**ATIVIDADES:**
- 1) Indique se cada afirmação está de acordo com a decisão judicial: (a) a Requerente contra-alegou, defendendo a procedência do recurso; (b) a notificação à Requerida tem a data de 30/09/2024; (c) o adiamento do despejo pode ser pedido por um prazo máximo de 5 meses. Responda sim ou não e cite as palavras decisivas da decisão judicial.
- 2) Segundo a decisão judicial, de quantos dias dispunha a Requerida, conforme a notificação do BAS?
- 3) Transcreva a parte da decisão judicial que vai de "II – Âmbito" a "decorrente indeferimento liminar.", substituindo "férias judiciais" por "período de férias".

**TEXTO DE LEITURA:**
((
A Requerente contra-alegou, concluindo pela improcedência do recurso.
Admitido o recurso, foi ordenada a remessa dos autos a este Tribunal ad quem, pelo que, mantendo-se o regime fixado e nada obstando, na legal tramitação, ao conhecimento do mérito da apelação, cumpre apreciar e decidir quanto ao seu objeto, em decisão sumária, como referido, dada a simplicidade da questão colocada.
II – Âmbito recursivo
Sendo o objeto do recurso delimitado pelas respetivas conclusões, pressuposto o objeto do processo respetivo – como é consabido, são as conclusões da parte recorrente que definem o objeto e delimitam o âmbito do recurso ([4]), nos termos do disposto nos art.ºs 608.º, n.º 2, 609.º, 620.º, 635.º, n.ºs 2 a 4, 639.º, n.º 1, todos do NCPCiv. –, está em causa na presente apelação saber, apenas, se o prazo discutido corre, ou não, em férias judiciais – para o que terá de responder-se à questão da natureza urgente, ou não, do procedimento e do incidente –, daí havendo de retirar-se a conclusão quanto à (in)tempestividade do pedido incidental de diferimento da desocupação do locado e decorrente indeferimento liminar.
III – Fundamentação
A) Da factualidade considerada apurada
O factualismo e a dinâmica processual a considerar são os que constam do antecedente relatório, cujo teor aqui se dá por reproduzido, a que se acrescenta, com base na prova documental integrante do processado, o seguinte:
- a Requerida foi notificada pelo Balcão do Arrendamento e do Senhorio (BAS) da instauração do procedimento especial de despejo, constando da respetiva notificação ter o prazo de 15 dias para: (i) “Desocupar o local arrendado e pagar o montante relativo a rendas” e legais acréscimos; (ii) “Apresentar oposição”; (iii) “(…) solicitar o adiamento do despejo (por um prazo máximo de 5 meses). Para tal deverá apresentar junto do Balcão do Arrendamento e do Senhorio, que remeterá para o tribunal, um pedido de diferimento da desocupação do imóvel arrendado para habitação; […] O prazo acima indicado é contínuo, não se suspende durante as férias judiciais, nem acresce qualquer dilação, aplicando-se, no restante, as regra do Código de Processo Civil (…)” (cfr. documento/expediente de notificação, datado de 30/09/2024, constante de fls. 15 e segs. do processo físico, com sublinhado aditado).
))
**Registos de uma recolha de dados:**
((
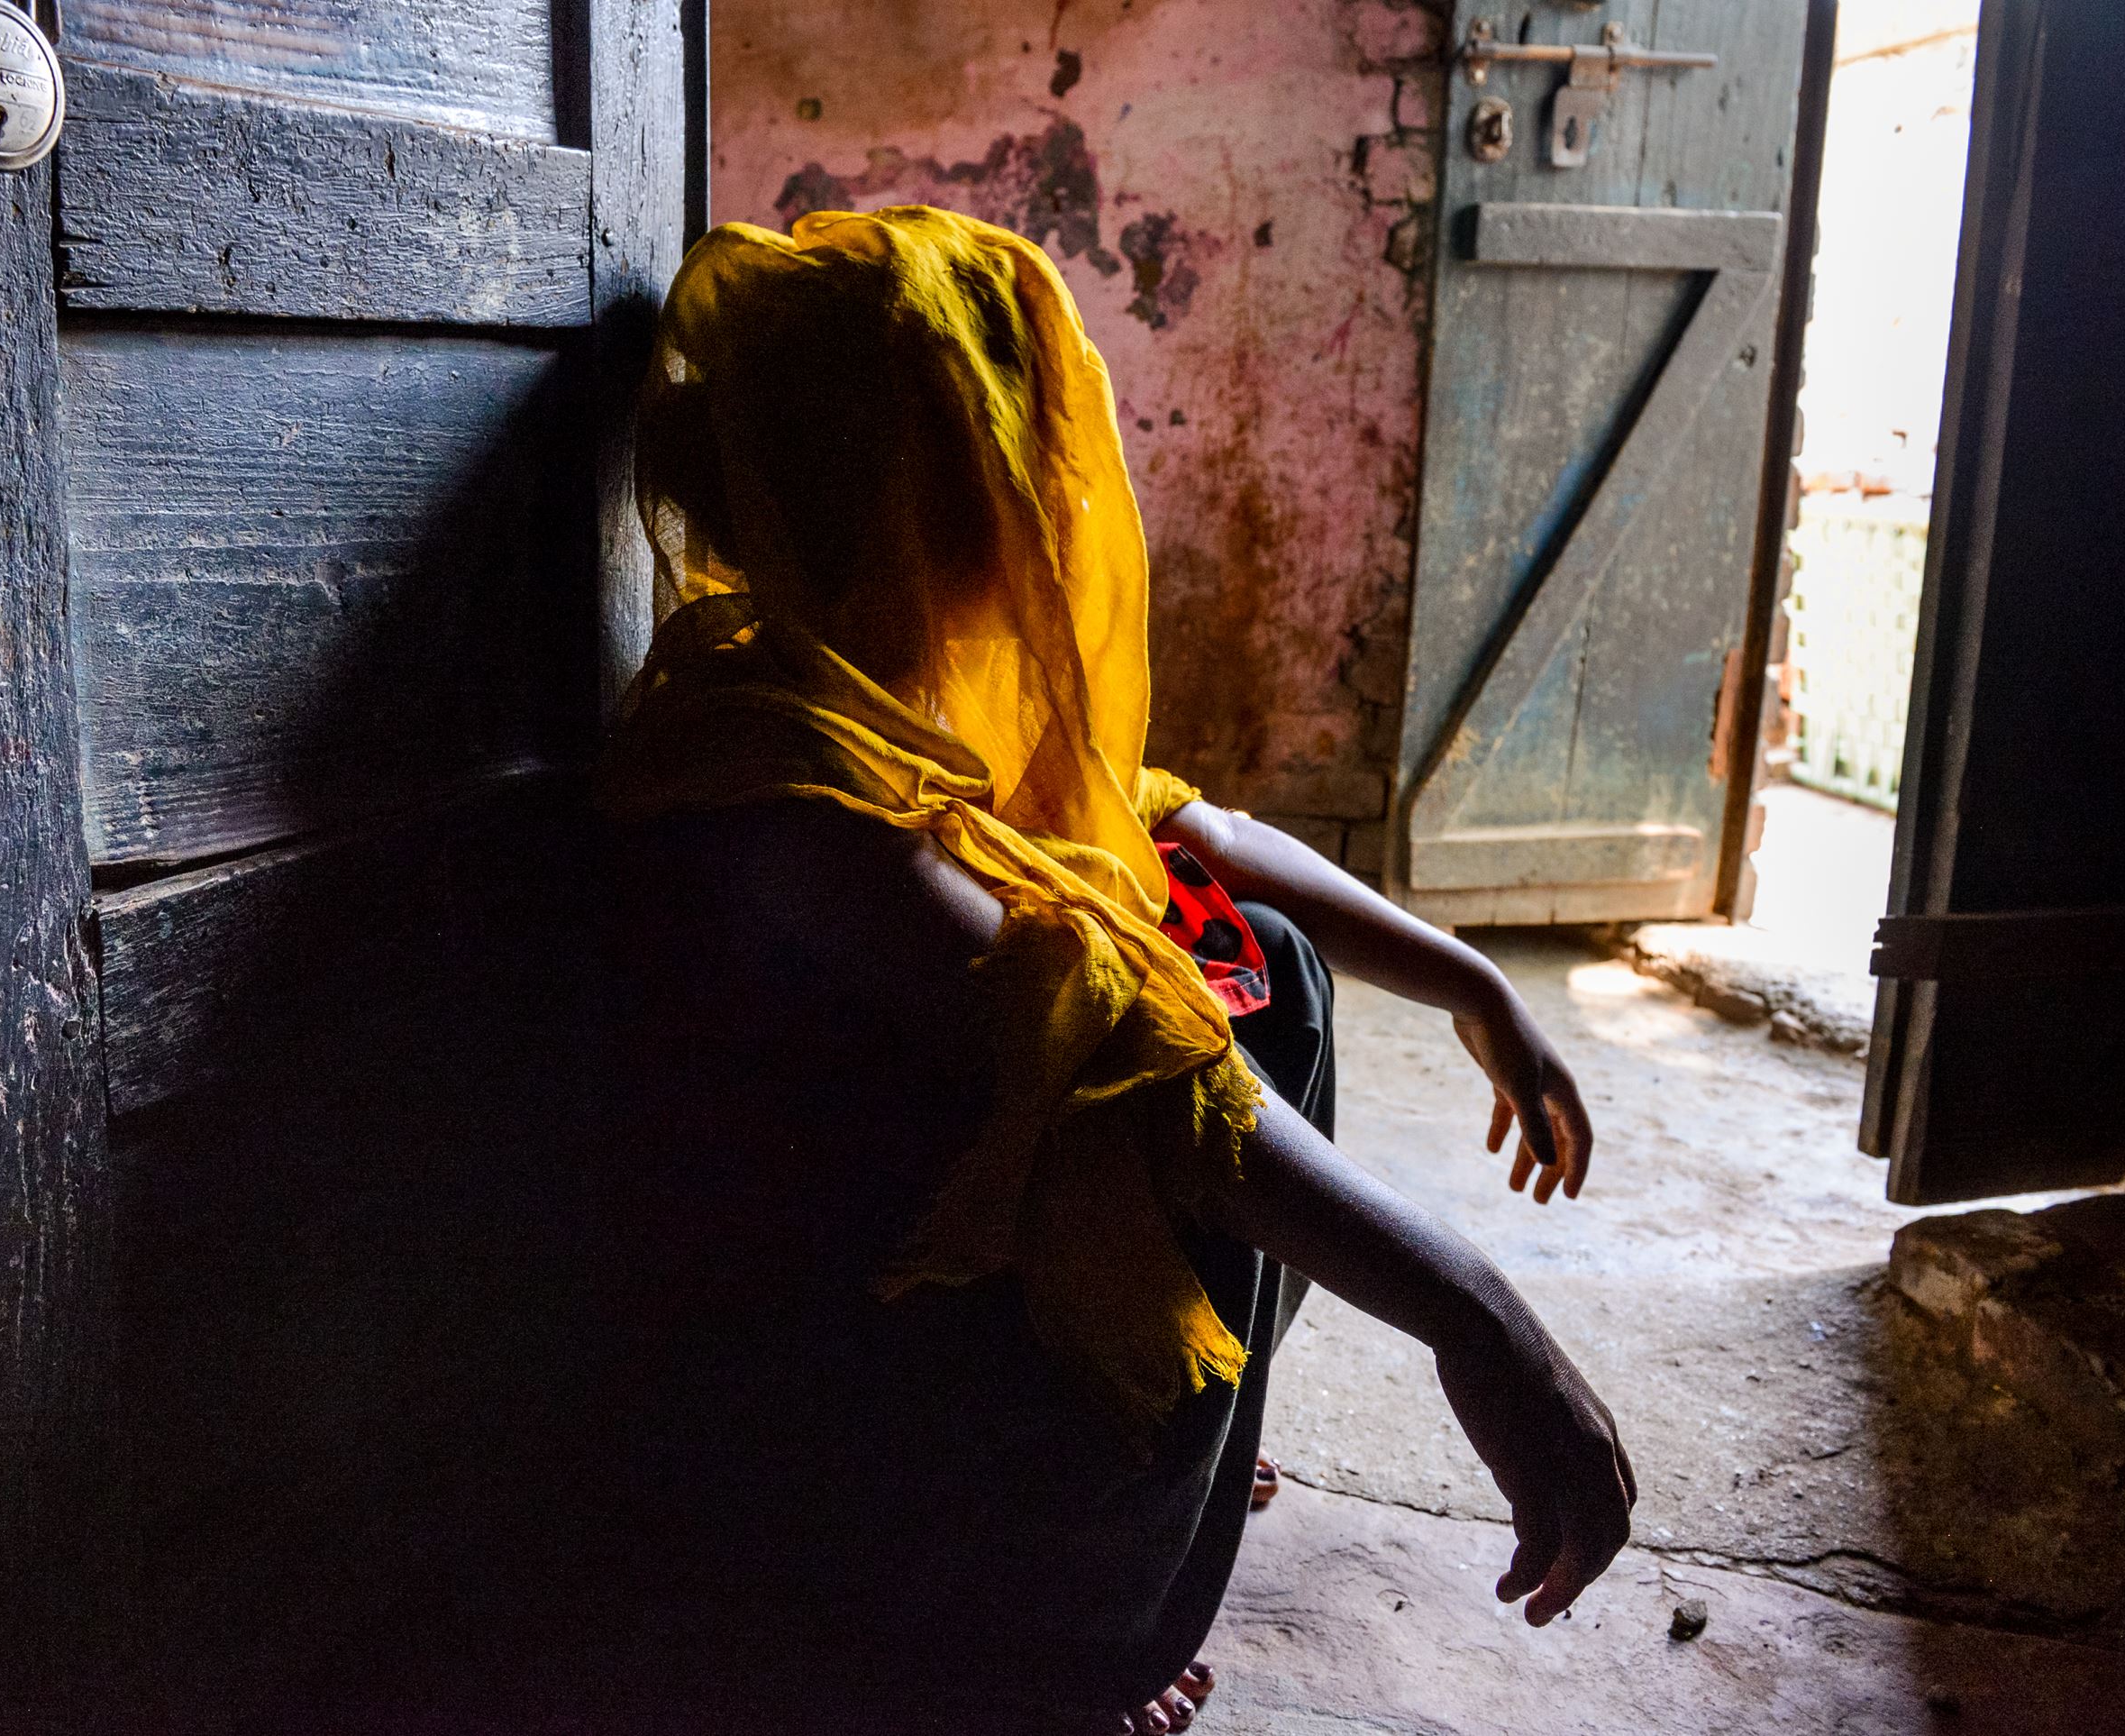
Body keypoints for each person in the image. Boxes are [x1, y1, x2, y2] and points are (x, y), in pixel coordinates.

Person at [591, 205, 1635, 1734]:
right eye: (1021, 464)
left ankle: (1146, 1451)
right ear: (945, 506)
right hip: (811, 1406)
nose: (1060, 498)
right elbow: (1149, 1077)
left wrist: (1471, 980)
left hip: (889, 1315)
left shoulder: (857, 677)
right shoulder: (782, 798)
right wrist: (1481, 1317)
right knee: (1174, 1060)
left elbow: (1181, 822)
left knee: (1250, 950)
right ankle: (1044, 1641)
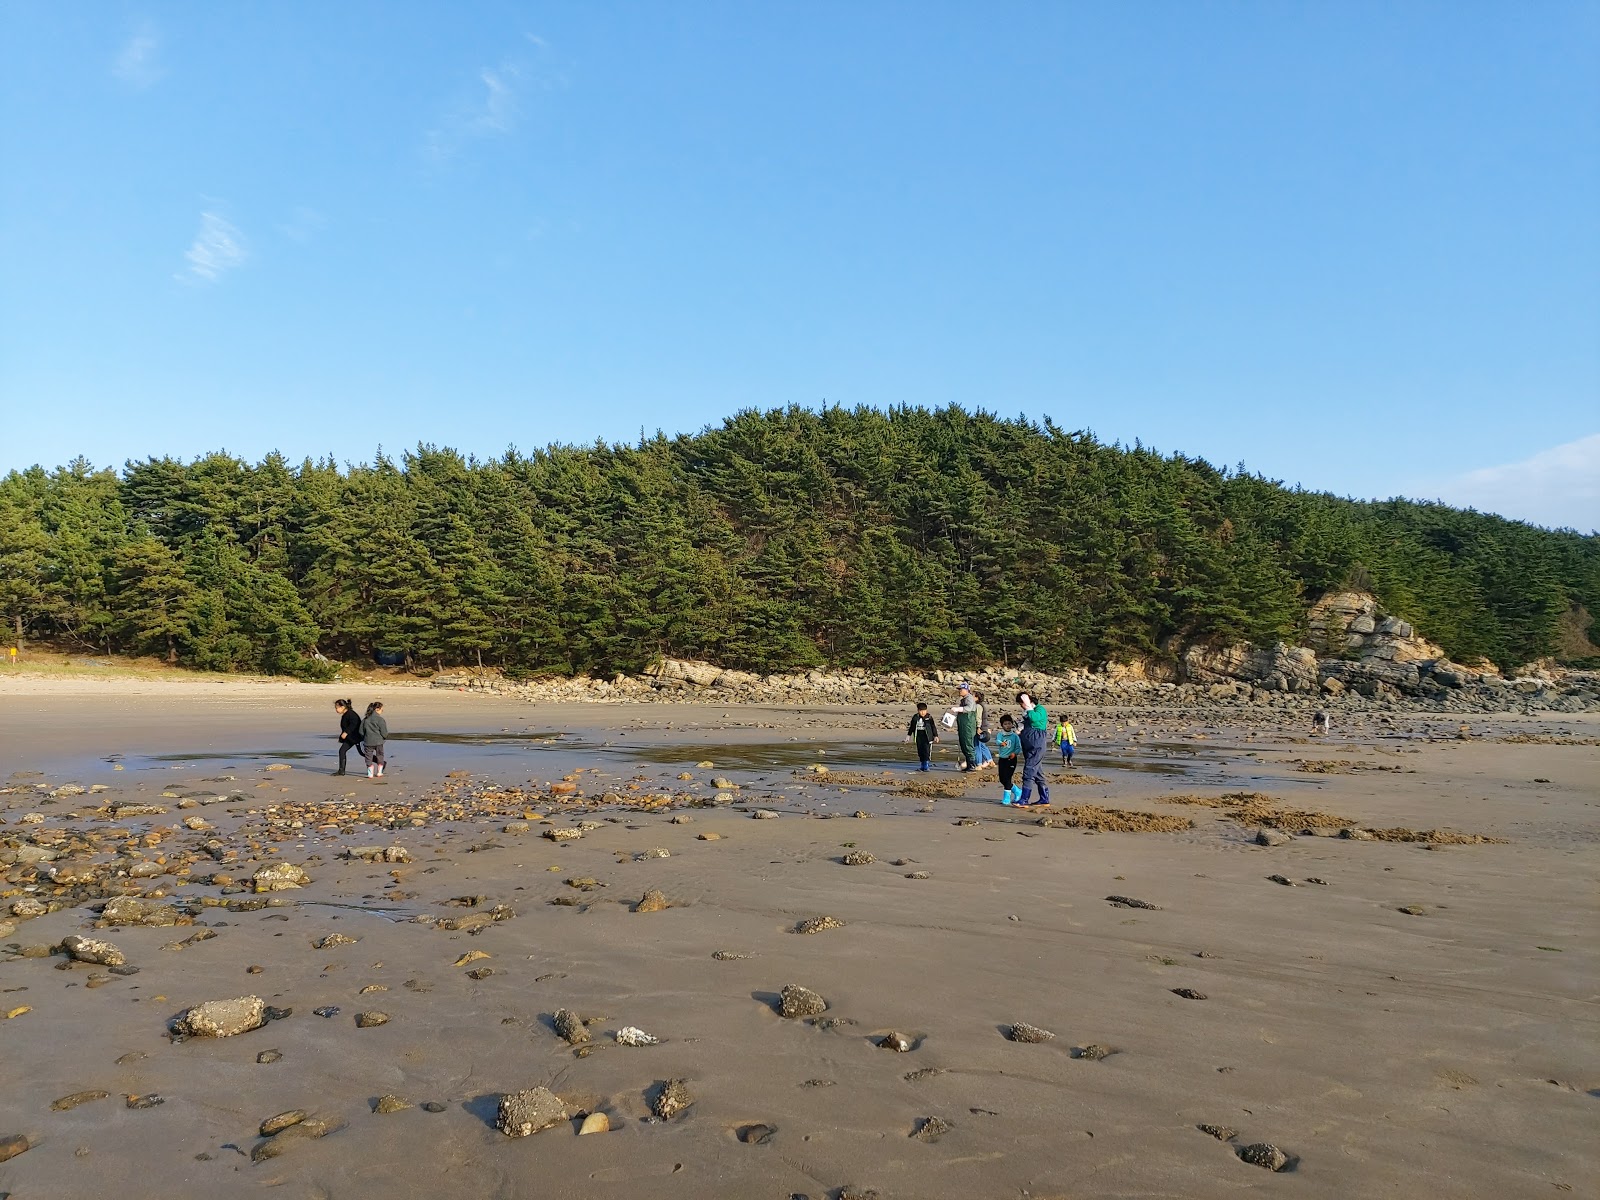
))
**RESPOSTAS POR TAREFA:**
- 1)
(a) Não: "concluindo pela improcedência do recurso".
(b) Sim: "datado de 30/09/2024".
(c) Sim: "(por um prazo máximo de 5 meses)".

- 2) 15 dias.

- 3)
II – Âmbito recursivo
Sendo o objeto do recurso delimitado pelas respetivas conclusões, pressuposto o objeto do processo respetivo – como é consabido, são as conclusões da parte recorrente que definem o objeto e delimitam o âmbito do recurso ([4]), nos termos do disposto nos art.ºs 608.º, n.º 2, 609.º, 620.º, 635.º, n.ºs 2 a 4, 639.º, n.º 1, todos do NCPCiv. –, está em causa na presente apelação saber, apenas, se o prazo discutido corre, ou não, em período de férias – para o que terá de responder-se à questão da natureza urgente, ou não, do procedimento e do incidente –, daí havendo de retirar-se a conclusão quanto à (in)tempestividade do pedido incidental de diferimento da desocupação do locado e decorrente indeferimento liminar.